- YOUR GOAL: The required output is the stretch from the line containing "thumb ip: (388, 202)" through the line containing "thumb cmc: (119, 59)" in the records below, unaltered and with no pictures.

- DATA IN THIS EXERCISE:
>>>
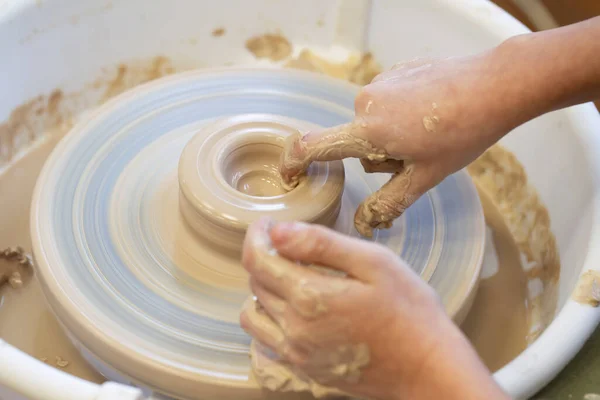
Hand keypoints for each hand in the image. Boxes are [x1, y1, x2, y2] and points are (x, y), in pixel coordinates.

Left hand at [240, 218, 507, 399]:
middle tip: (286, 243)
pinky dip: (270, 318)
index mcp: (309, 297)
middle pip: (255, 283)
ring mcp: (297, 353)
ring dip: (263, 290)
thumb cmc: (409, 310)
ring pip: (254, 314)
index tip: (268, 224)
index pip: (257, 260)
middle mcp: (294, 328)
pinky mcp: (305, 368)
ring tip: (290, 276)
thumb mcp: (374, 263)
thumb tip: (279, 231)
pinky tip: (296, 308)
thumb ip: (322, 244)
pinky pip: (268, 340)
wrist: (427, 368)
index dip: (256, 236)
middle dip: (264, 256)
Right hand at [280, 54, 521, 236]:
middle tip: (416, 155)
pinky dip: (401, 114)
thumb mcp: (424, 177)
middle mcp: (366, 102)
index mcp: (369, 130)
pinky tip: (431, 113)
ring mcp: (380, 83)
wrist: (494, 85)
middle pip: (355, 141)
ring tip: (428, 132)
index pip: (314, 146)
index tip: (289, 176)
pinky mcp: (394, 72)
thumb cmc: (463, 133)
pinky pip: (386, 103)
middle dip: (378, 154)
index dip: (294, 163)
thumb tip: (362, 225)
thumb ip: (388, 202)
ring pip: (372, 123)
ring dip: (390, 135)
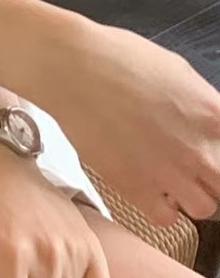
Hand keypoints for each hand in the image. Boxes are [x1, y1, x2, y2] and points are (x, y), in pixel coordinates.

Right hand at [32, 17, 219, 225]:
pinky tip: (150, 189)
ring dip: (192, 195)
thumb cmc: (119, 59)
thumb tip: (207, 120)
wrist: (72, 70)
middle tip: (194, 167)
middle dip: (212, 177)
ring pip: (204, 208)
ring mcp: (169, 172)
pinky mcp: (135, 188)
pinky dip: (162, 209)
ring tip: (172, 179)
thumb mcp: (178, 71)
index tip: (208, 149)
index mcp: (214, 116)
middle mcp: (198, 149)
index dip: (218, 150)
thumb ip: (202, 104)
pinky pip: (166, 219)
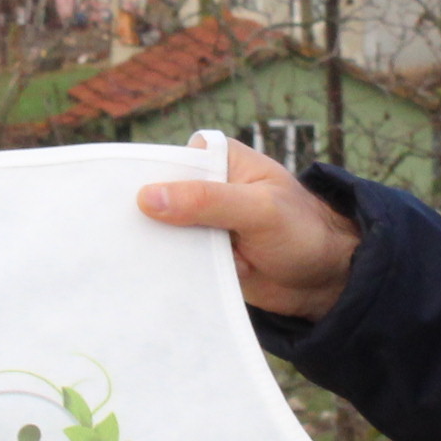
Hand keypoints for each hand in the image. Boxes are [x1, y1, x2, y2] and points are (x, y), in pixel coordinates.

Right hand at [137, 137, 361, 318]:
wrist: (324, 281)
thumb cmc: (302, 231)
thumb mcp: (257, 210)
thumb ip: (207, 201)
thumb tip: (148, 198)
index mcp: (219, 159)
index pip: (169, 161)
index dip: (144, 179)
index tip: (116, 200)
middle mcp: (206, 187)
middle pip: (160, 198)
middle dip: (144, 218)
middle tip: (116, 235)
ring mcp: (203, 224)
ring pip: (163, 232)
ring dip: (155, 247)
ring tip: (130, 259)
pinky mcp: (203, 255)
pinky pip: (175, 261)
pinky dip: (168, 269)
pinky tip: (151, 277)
<<<
>>>
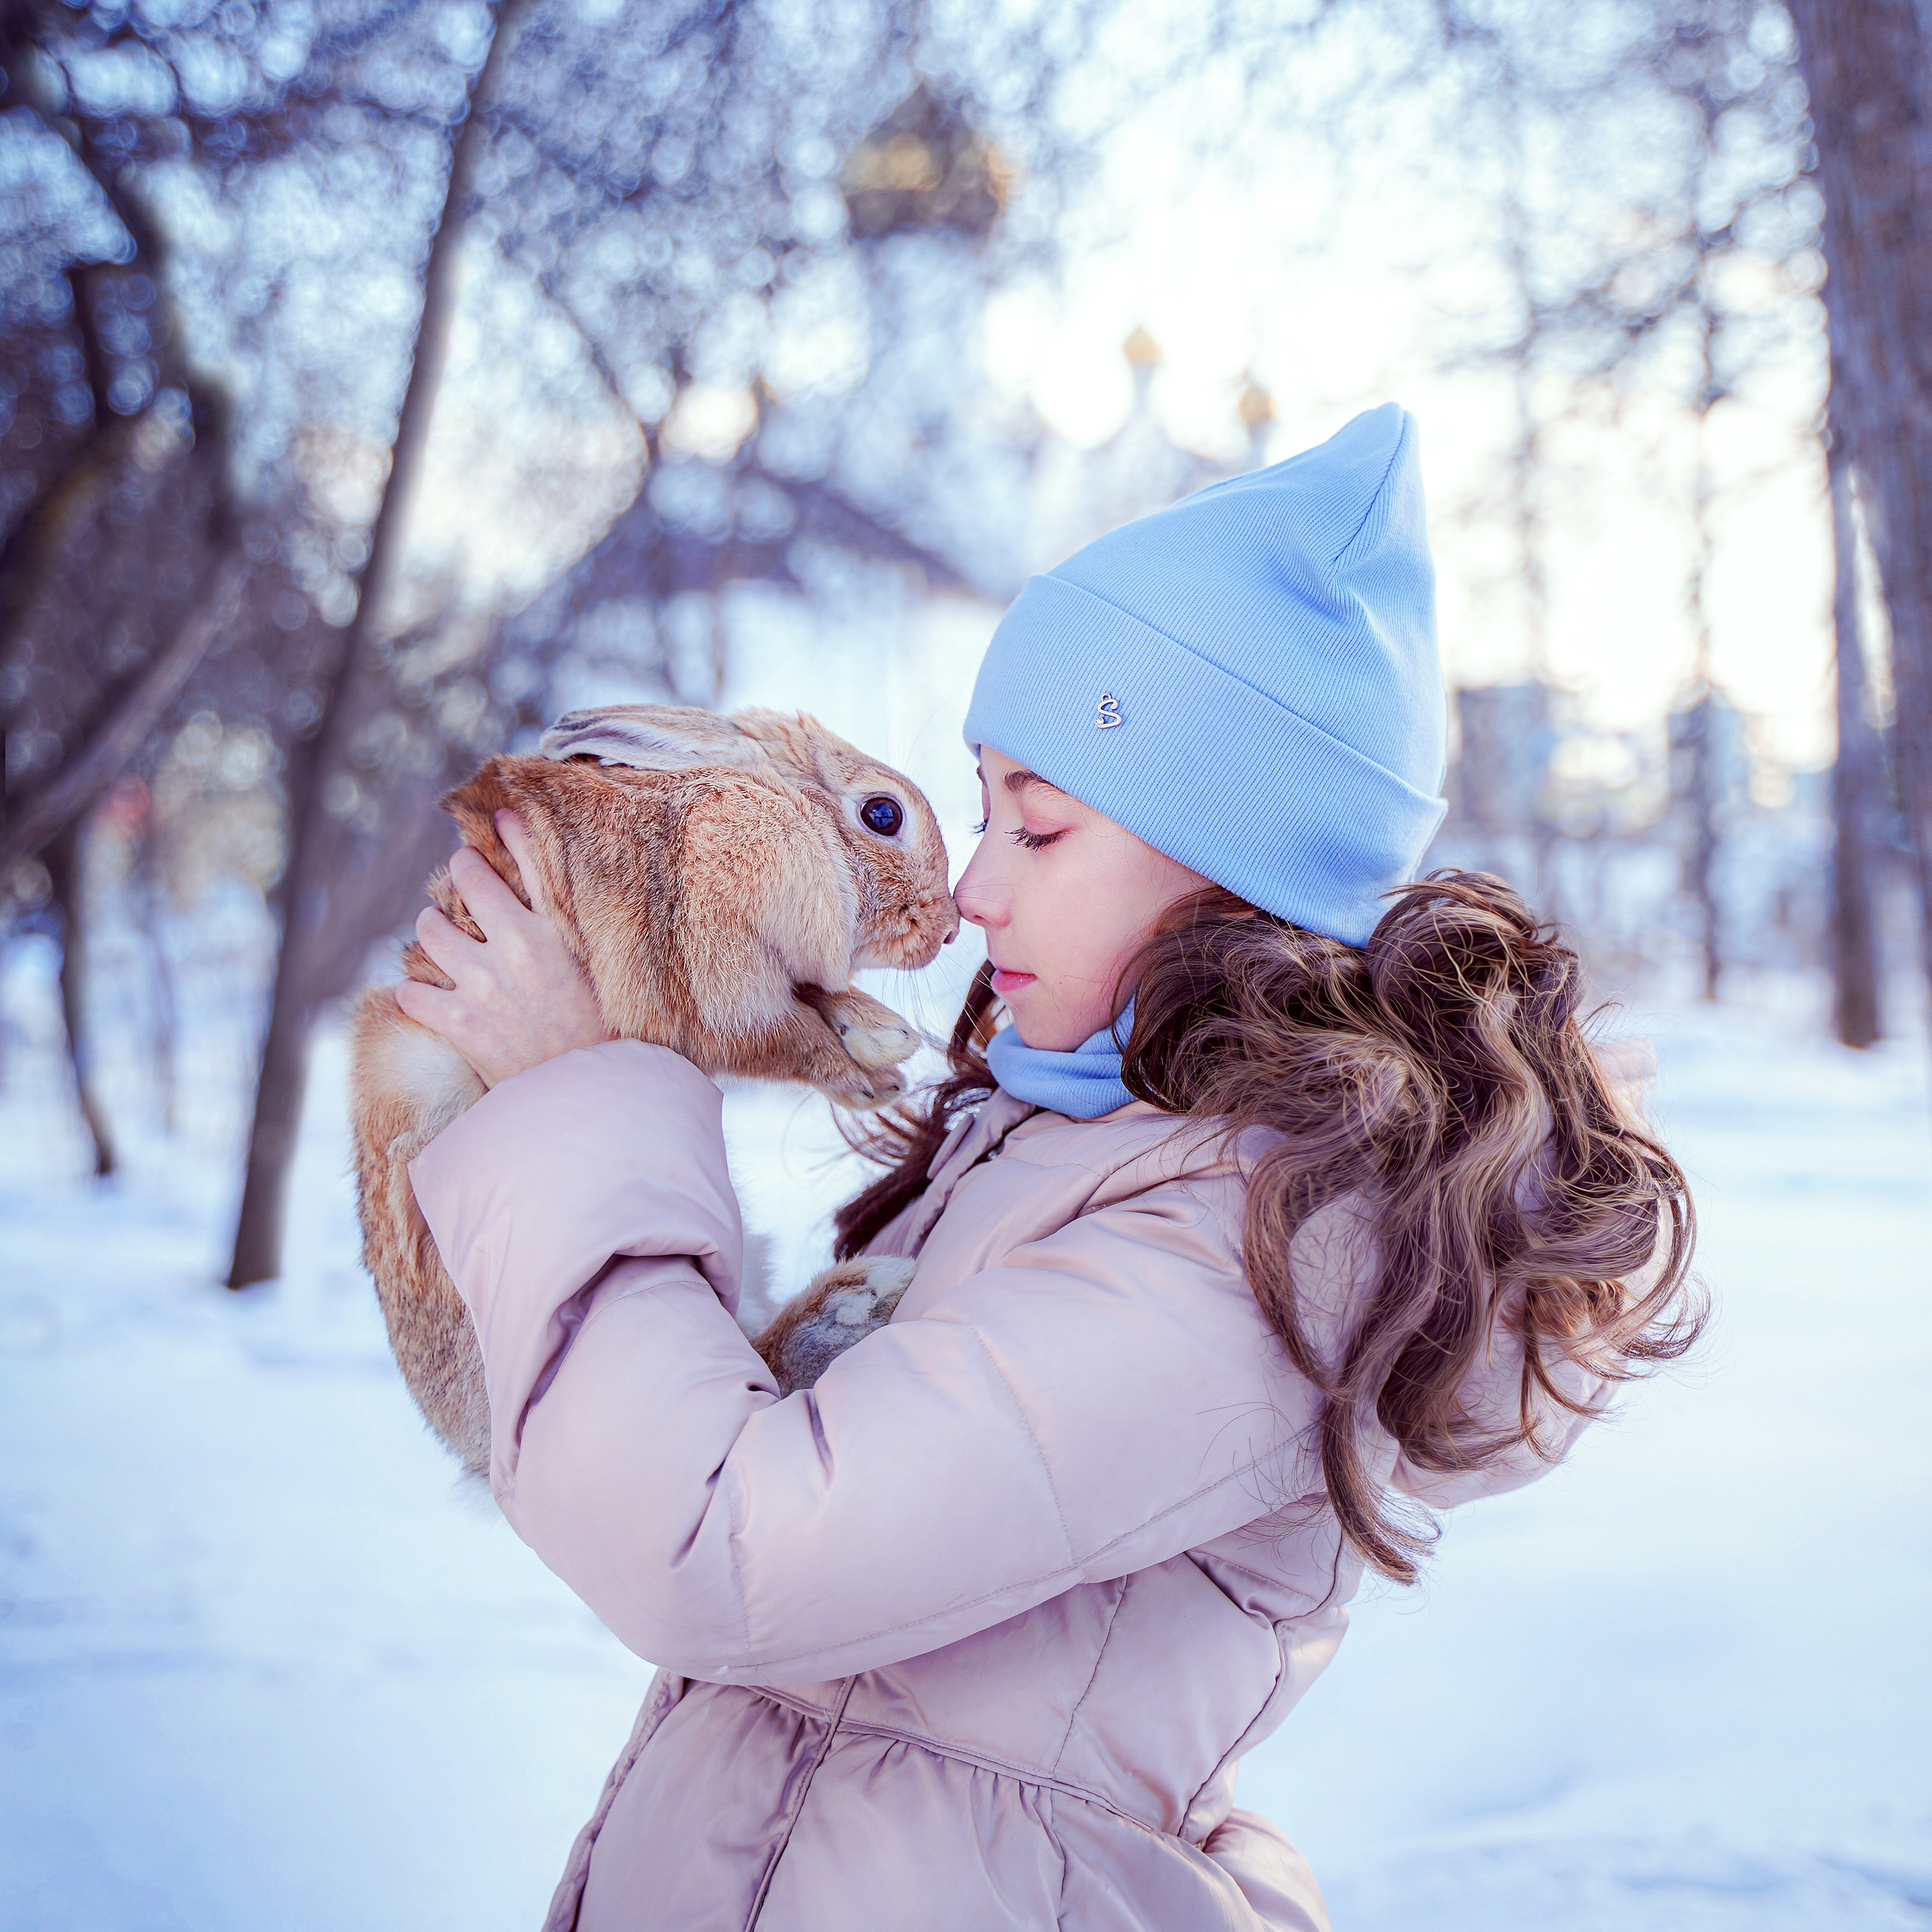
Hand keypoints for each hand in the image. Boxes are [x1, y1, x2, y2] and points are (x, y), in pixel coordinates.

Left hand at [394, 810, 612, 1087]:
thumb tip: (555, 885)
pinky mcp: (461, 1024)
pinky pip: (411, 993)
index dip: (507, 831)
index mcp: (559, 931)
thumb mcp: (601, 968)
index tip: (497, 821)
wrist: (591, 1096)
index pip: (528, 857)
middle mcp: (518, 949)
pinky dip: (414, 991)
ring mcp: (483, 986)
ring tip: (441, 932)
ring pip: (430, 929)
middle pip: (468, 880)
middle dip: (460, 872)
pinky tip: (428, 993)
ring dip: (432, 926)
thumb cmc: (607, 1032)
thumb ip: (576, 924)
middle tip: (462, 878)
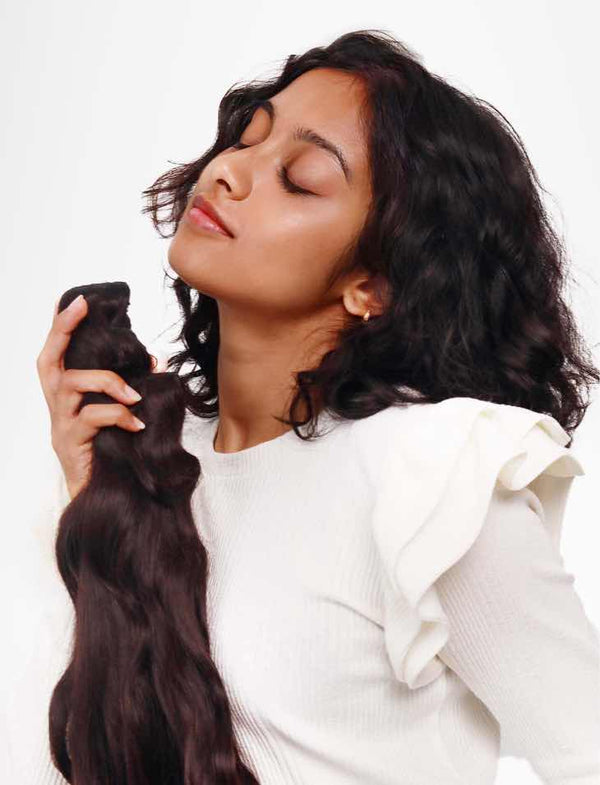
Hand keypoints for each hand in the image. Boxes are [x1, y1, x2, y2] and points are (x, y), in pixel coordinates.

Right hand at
<<<
- TASK OUTPUT:
thumb ip: (388, 202)
ring pip: (372, 123)
ring dip: (390, 135)
Hand keypoints for each hand in the image. Boxes are [x1, y1, x2, y2] and points are (x, y), in pixel coordinates.

Right hand at [32, 17, 219, 225]:
pinky tip: (150, 189)
ring dip: (192, 195)
thumb cmc: (119, 59)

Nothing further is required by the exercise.